Much debate has occurred among historians as to which treaty was more influential in the development of international relations in Europe in the two decades following the end of the Napoleonic Wars. In the opinion of historian Tim Chapman, the differences are somewhat academic as the powers were not bound by the terms of the treaties and many of them intentionally broke the terms if it suited them.

The Holy Alliance was the brainchild of Tsar Alexander I. It gained support because most European monarchs did not wish to offend the Tsar by refusing to sign it, and as it bound monarchs personally rather than their governments, it was easy to ignore once signed. Although it did not fit comfortably within the complex, sophisticated, and cynical web of power politics that epitomized diplomacy of the post Napoleonic era, its influence was more lasting than contemporary critics expected and was revived in the 1820s as a tool of repression when the terms of the Quintuple Alliance were not seen to fit the purposes of some of the Great Powers of Europe.

The Quadruple Alliance, by contrast, was a standard treaty and the four Great Powers did not invite any of their allies to sign it.
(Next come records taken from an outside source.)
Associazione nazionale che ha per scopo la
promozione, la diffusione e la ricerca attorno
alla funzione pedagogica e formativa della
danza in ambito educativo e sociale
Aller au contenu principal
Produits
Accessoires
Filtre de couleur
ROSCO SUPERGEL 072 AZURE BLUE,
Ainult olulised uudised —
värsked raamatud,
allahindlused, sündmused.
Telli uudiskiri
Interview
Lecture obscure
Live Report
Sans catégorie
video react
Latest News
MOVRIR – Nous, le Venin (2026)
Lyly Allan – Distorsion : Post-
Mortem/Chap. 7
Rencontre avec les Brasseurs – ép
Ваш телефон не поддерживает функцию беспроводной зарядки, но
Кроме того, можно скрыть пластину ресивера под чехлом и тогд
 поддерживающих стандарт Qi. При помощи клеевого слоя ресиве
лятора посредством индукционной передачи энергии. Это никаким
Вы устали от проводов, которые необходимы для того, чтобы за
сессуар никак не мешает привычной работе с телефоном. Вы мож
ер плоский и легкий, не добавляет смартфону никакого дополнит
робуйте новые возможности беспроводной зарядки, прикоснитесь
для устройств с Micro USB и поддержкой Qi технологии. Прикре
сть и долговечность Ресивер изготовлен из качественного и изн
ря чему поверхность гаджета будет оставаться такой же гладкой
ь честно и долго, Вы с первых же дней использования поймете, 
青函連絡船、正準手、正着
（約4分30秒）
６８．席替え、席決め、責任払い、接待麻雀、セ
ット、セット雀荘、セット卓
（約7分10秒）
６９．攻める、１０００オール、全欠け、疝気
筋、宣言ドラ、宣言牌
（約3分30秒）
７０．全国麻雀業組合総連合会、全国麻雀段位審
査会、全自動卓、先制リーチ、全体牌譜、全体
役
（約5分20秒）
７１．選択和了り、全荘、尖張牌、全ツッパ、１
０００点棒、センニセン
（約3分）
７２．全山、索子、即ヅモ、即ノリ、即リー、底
The primary objective was to bind the signatures to support the terms of the Second Treaty of Paris for 20 years. It included a provision for the High Contracting Parties to “renew their meeting at fixed periods…for the purpose of consulting on their common interests” which were the “prosperity of the Nations, and the maintenance of peace in Europe.” A problem with the wording of Article VI of the treaty is that it did not specify what these “fixed periods” would be, and there were no provisions in the treaty for a permanent commission to arrange and organize the conferences. This meant that the first conference in 1818 dealt with remaining issues of the French wars, but after that, meetings were arranged on an ad hoc basis to address specific threats such as those posed by revolutions.